Daddy loved the Lady Vol players and coaches, and hated the referees who called fouls on them and the University of Connecticut who were our arch rivals. With Daddy everything was personal.
Hair is grey
And the fires are burning
So many dreams
On the shelf
You say I wanted you to be proud of me
I always wanted that myself
In a curious and tragic coincidence, both Pat Summitt and Daddy were diagnosed with Alzheimer’s around the same time in 2011. Heartbreakingly unbelievable to all her admirers that Pat Summitt’s fabulous mind for complex game strategy–a woman named one of the two best coaches, male or female, in basketball history by Sports Illustrated in 2011–was stopped in her prime by this wicked, wicked disease. People across the country and world celebrated her achievements and courage as she took on this scourge of the human mind and spirit.
A very individualized disease, Alzheimer’s affects each person differently, and Daddy’s version also progressed faster than we wished. He lost a bit more of himself with each year.
‘Cause things are gonna change so fast,
All the white horses have gone ahead
I tell you that I’ll always want you near,
You say that things change
My dear.
Coming to terms with the inexorable, bit-by-bit loss of Daddy has been a reckoning with our family’s past, my childhood, and the ghosts of our family’s triumphs and failures. I have struggled to find a proper denial zone in which not to think about losing him in this way.

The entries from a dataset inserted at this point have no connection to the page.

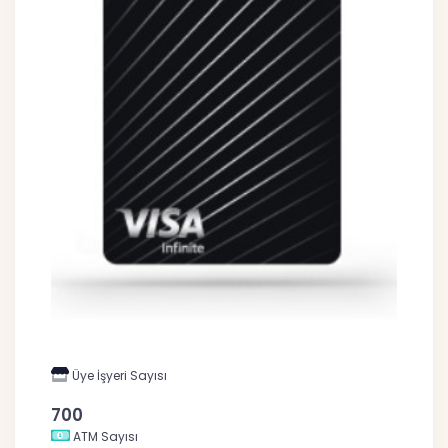
Üye İşyeri Sayısı
700
ATM Sayısı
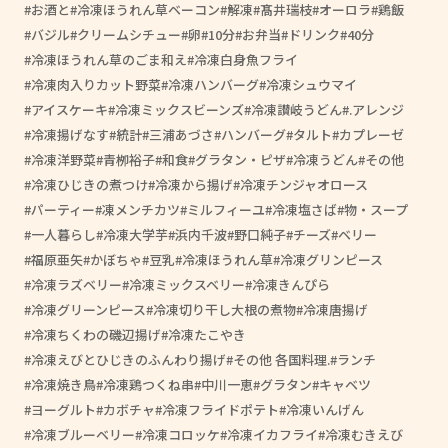
お酒と
冷凍ほうれん草ベーコン
解凍
髙井瑞枝
オーロラ
鶏飯
バジル
クリームシチュー
卵
10分
お弁当
ドリンク
40分
冷凍ほうれん草のごま和え
冷凍白身魚フライ
冷凍肉入りカット野菜
冷凍ハンバーグ
冷凍シュウマイ
アイスケーキ
冷凍ミックスビーンズ
冷凍讃岐うどん
.アレンジ
冷凍揚げなす
統計
三浦あづさ
ハンバーグ
タルト
カプレーゼ
冷凍洋野菜
青栁裕子
和食
グラタン・ピザ
冷凍うどん
その他
冷凍ひじきの煮つけ
冷凍から揚げ
冷凍チンジャオロース
パーティー
凍メンチカツ
ミルフィーユ
冷凍塩さば
物・スープ
一人暮らし
冷凍大学芋
浜内千波
野口純子
チーズ
ベリー
福原亜矢
かぼちゃ
豆乳
冷凍ほうれん草
冷凍グリンピース
冷凍ラズベリー
冷凍ミックスベリー
冷凍きんぴら
冷凍グリーンピース
冷凍切り干し大根の煮物
冷凍唐揚げ
冷凍ちくわの磯辺揚げ
冷凍たこやき
冷凍えびとひじきのふんわり揚げ
その他 各国料理.
ランチ
冷凍焼き鳥
冷凍鶏つくね串
中川一恵
グラタン
キャベツ
ヨーグルト
カボチャ
冷凍フライドポテト
冷凍いんげん
冷凍ブルーベリー
冷凍コロッケ
冷凍イカフライ
冷凍むきえび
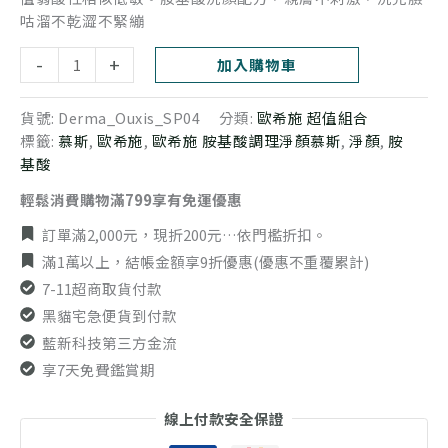
咕溜不乾澀不緊繃
-
+
加入購物車
貨號:
Derma_Ouxis_SP04
分類:
歐希施 超值組合
標籤:
慕斯
,
歐希施
,
歐希施 胺基酸調理淨顏慕斯
,
淨顏
,
胺
基酸
輕鬆消費購物滿799享有免運優惠
訂單滿2,000元，現折200元…依門檻折扣。
滿1萬以上，結帳金額享9折優惠(優惠不重覆累計)
7-11超商取貨付款
黑貓宅急便貨到付款
藍新科技第三方金流
享7天免費鑑賞期
線上付款安全保證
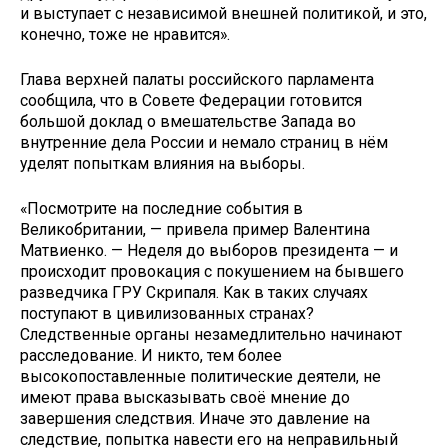
и выступает с независимой внешней политикой, и это,
конечно, тоже не нравится».
Глава верхней палаты российского парламента
сообщила, что в Совете Федерации готовится
большой доклад о вмешательстве Запада во
внутренние дела России и немало страниц в нём
уделят попыткам влияния на выборы.
«Посмотрите на последние события в
Великобритании, — привела пример Валентина
Матвиенко. — Неделя до выборов президента — и
происходит провокация с покушением на бывшего
разведчика ГРУ Скрипаля. Как в таких случаях
поступают в цивилизованных странах?
Следственные органы незамедлительно начинают
расследование. И никто, тем более
высокопоставленные политические деятели, не
имеют права высказывать своё мнение до
завершения следствия. Иначе это давление на
следствие, попытка навести его на неправильный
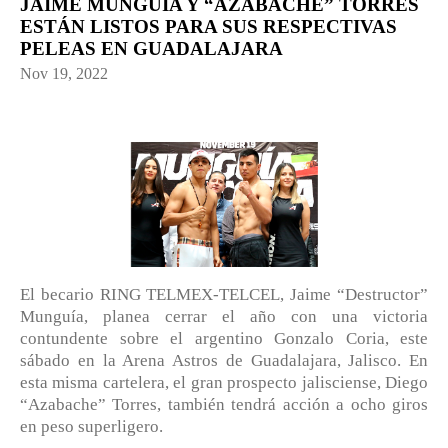
JAIME MUNGUÍA Y “AZABACHE” TORRES
ESTÁN LISTOS PARA SUS RESPECTIVAS
PELEAS EN GUADALAJARA
Nov 19, 2022
El becario RING TELMEX-TELCEL, Jaime “Destructor”
Munguía, planea cerrar el año con una victoria
contundente sobre el argentino Gonzalo Coria, este
sábado en la Arena Astros de Guadalajara, Jalisco. En
esta misma cartelera, el gran prospecto jalisciense, Diego
“Azabache” Torres, también tendrá acción a ocho giros
en peso superligero.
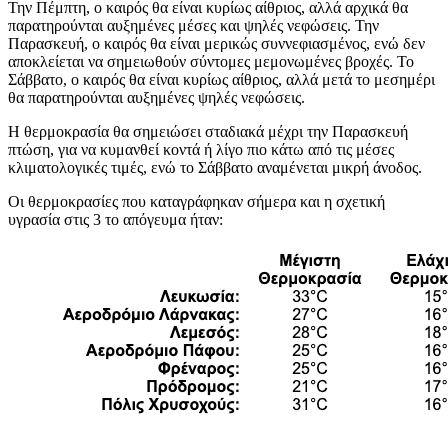
Την Πέμπτη, ο καιρός θα είναι κυρίως αίθριος, αλλά αρχικά θα
παρατηρούνται αυξημένες μέσες και ψηλές νεφώσεις. Την
Παρασκευή, ο καιρός θα είναι μερικώς συννεφιασμένος, ενώ δεν
αποκλείεται να σημειωθούν σύντομες μεμονωμένες βροχές. Το
Σάββατο, ο καιρός θα είναι κυρίως αίθριος, αλλά μετά το μεσημέρι
θα παρατηρούνται αυξημένες ψηλές νεφώσεις.
Η θερμοκρασία θα σημειώσει σταδιακά μέχρι την Παρασκευή
πτώση, για να κυμανθεί κοντά ή λίγο πιο κάτω από τις μέσες
κλιματολογικές τιμές, ενώ το Σάββατο αναμένεται μικρή άνοδος.
Οι θερμοκρασίες που καταγράφηκαν σήμερα και η σχετική
υγρασία στις 3 το απόγευμα ήταν:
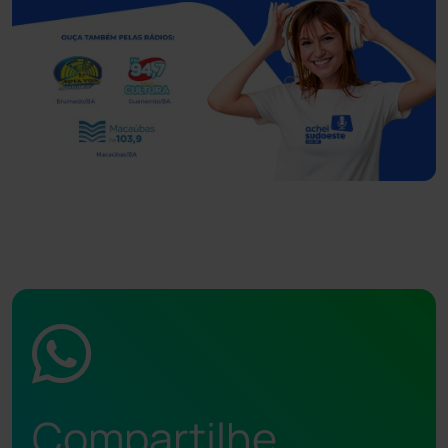
Compartilhe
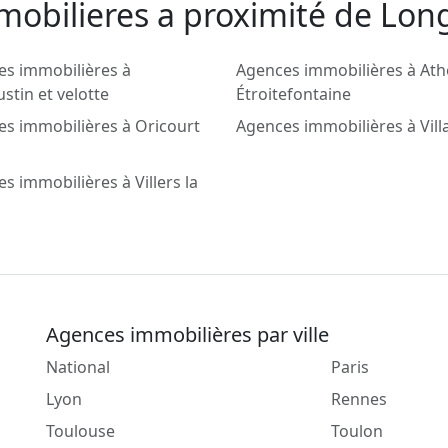
mobilieres a proximité de Lon
es immobilières à
Agences immobilières à At
stin et velotte
Étroitefontaine
s immobilières à Oricourt
Agences immobilières à Vill
s immobilières à Villers la
Agences immobilières par ville
National
Paris
Lyon
Rennes
Toulouse
Toulon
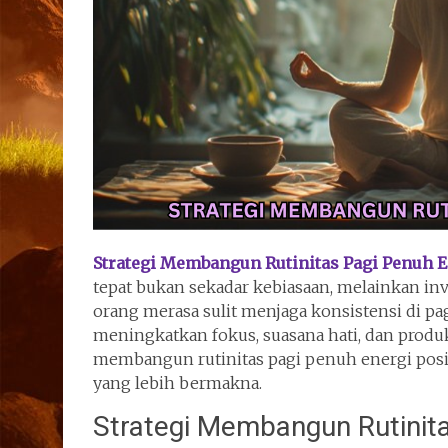
Strategi Membangun Rutinitas Pagi Penuh En
tepat bukan sekadar kebiasaan, melainkan inv
orang merasa sulit menjaga konsistensi di pag
meningkatkan fokus, suasana hati, dan produk
membangun rutinitas pagi penuh energi posi
yang lebih bermakna.
Strategi Membangun Rutinita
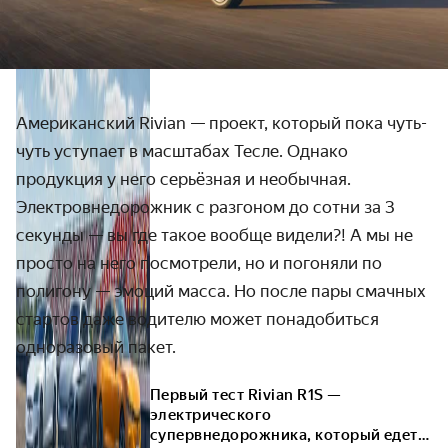
Американский Rivian — проект, который пока чуть-
чуть уступает в масштабах Тесле. Однако
продукция у него серьёзная и необычная.
Электровнедорожник с разгоном до сотни за 3
секунды — вы где такое вообще видели?! А мы не
просто на него посмотрели, но и погоняли по
полигону — эмоций масса. Но после пары смачных
стартов даже водителю может понадобиться
одноразовый пакет.
Первый тест Rivian R1S —
электрического
супервнедорожника, который едет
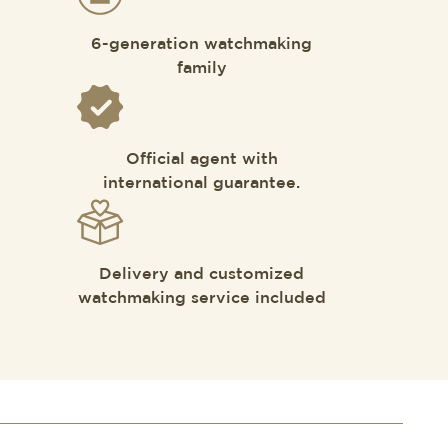
6-generation watchmaking
family
Official agent with
international guarantee.
Delivery and customized
watchmaking service included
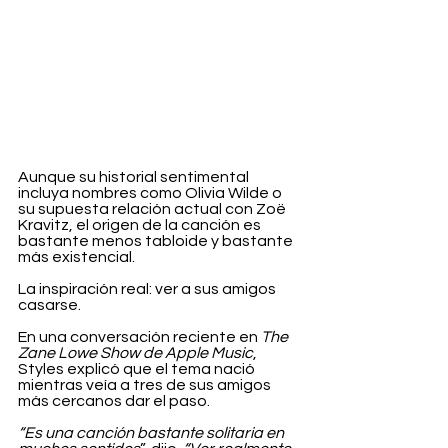
Aunque su historial sentimental 
incluya nombres como Olivia Wilde o 
su supuesta relación actual con Zoë 
Kravitz, el origen de la canción es 
bastante menos tabloide y bastante 
más existencial.
La inspiración real: ver a sus amigos 
casarse.
En una conversación reciente en 
The 
Zane Lowe Show de Apple Music
, 
Styles explicó que el tema nació 
mientras veía a tres de sus amigos 
más cercanos dar el paso.
“Es una canción bastante solitaria en 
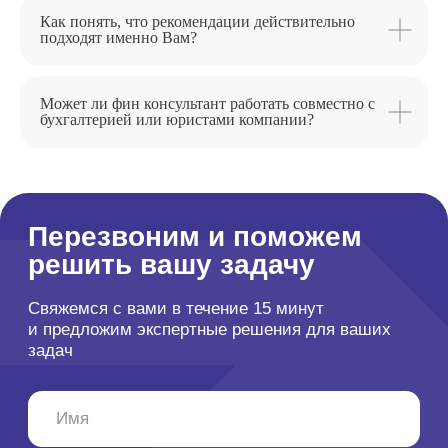
Как понять, что рекомендации действительно
подходят именно Вам?
Может ли фин консультант работать совместно с
бухгалтерией или юристами компании?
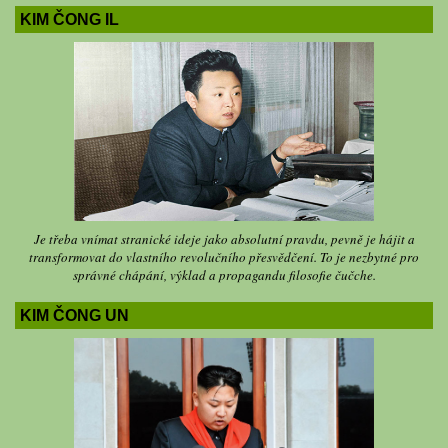
KIM ČONG IL
Je třeba vnímat stranické ideje jako absolutní pravdu, pevně je hájit a
transformovat do vlastního revolučního přesvědčení. To je nezbytné pro
správné chápání, výklad a propagandu filosofie čučche.
KIM ČONG UN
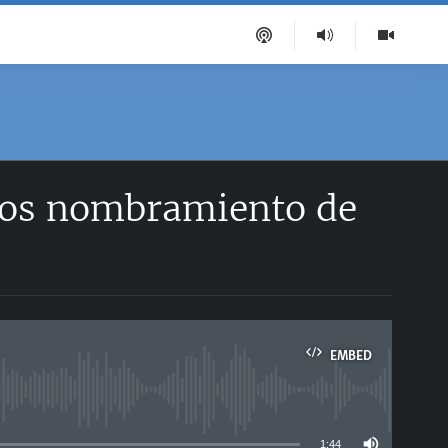
eños nombramiento de
EMBED
able
1:44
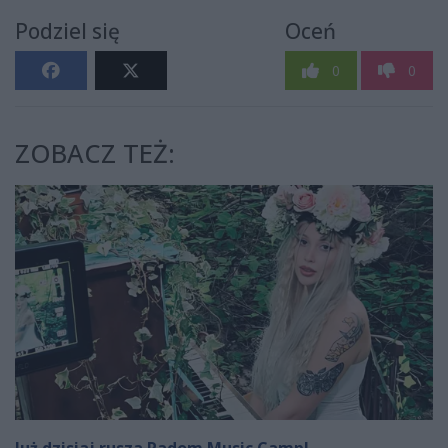
Podziel się
Oceń
0
0
ZOBACZ TEŻ:
Już dzisiaj rusza Radom Music Camp!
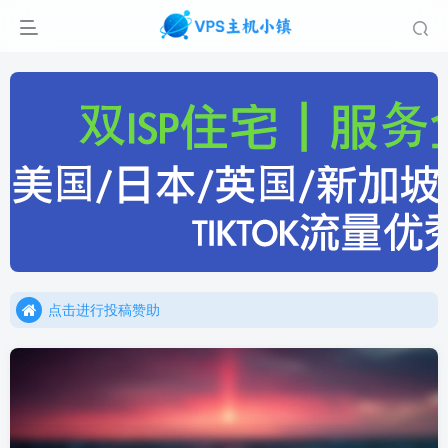
点击进行投稿赞助
点击加入官方TG频道/聊天群
点击进行投稿赞助
点击加入官方TG频道/聊天群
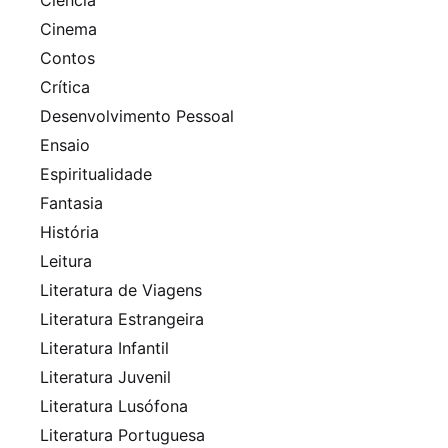
Cinema
Contos
Crítica
Desenvolvimento Pessoal
Ensaio
Espiritualidade
Fantasia
História
Leitura
Literatura de Viagens
Literatura Estrangeira
Literatura Infantil
Literatura Juvenil
Literatura Lusófona
Literatura Portuguesa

I have tried instead to pitch my tent in the land of gratitude that even though the Daddy that held my hand when we crossed the street when I was young was not all there these last few years, in some ways he was more himself than ever as he put down some of the burdens of being a motherless child. Now the sun of his day is Mama who has lovingly cared for him daily, every day. The world is in Daddy’s sweet smile: he would smile at me, then wink; I would smile back, and wink.
I tell you that I’ll always want you near,
You say that things change
My dear.
Things do change, but I will always be my Daddy’s daughter, and as long as I am alive, the part of him that gave me life and gave me his love will always be with me. When I was unhappy about something as child, I always hated it when Daddy would say to me:
You have to take the sour with the sweet, Anna.
If only it wasn’t ever so. But my hand will always be in Daddy’s glove.
Anna — 9/30/2015
Wonderful and touching reflections on the impact that our fathers have on us. Memories are what determine our identity and when they slip away from us, it is our loved ones who carry the flame of our identity and preserve who we are.
Absolutely balling my eyes out Anna. That is one of the most beautiful pieces I’ve ever read. You are such a talented writer and no doubt your father would be so proud of you for so bravely and beautifully telling your story.
Can I get an advance copy of your book?!
Brianna Lamberson Certified Holistic Health Coach briannalamberson.com
>
Thank you so much, Bri, for doing me the honor of reading my posts! And I appreciate so much that you let me know your thoughts about what I write. Bless you, my dear friend!